INFORMATION SUPPLIED:
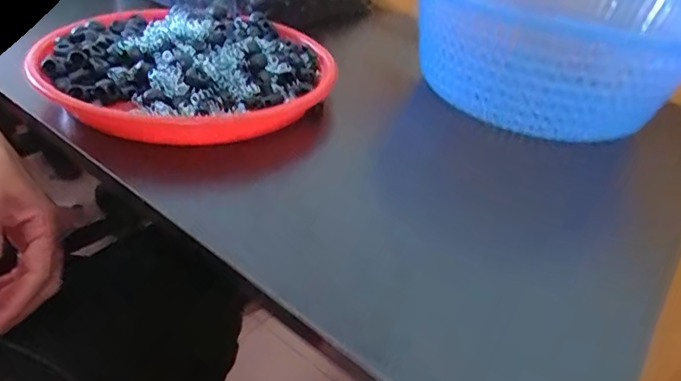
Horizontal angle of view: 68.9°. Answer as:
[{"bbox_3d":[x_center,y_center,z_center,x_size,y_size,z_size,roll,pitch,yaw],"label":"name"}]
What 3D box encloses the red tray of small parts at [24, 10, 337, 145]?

WHAT YOU HAVE TO DO: Your answer should contain all the material above, written out exactly, and none of the pictures.

RESPONSE AREA:
Horizontal angle of view: 68.9°. Answer as:
[{"bbox_3d":[x_center,y_center,z_center,x_size,y_size,z_size,roll,pitch,yaw],"label":"name"}]
What 3D box encloses the red tray of small parts at [24, 10, 337, 145]?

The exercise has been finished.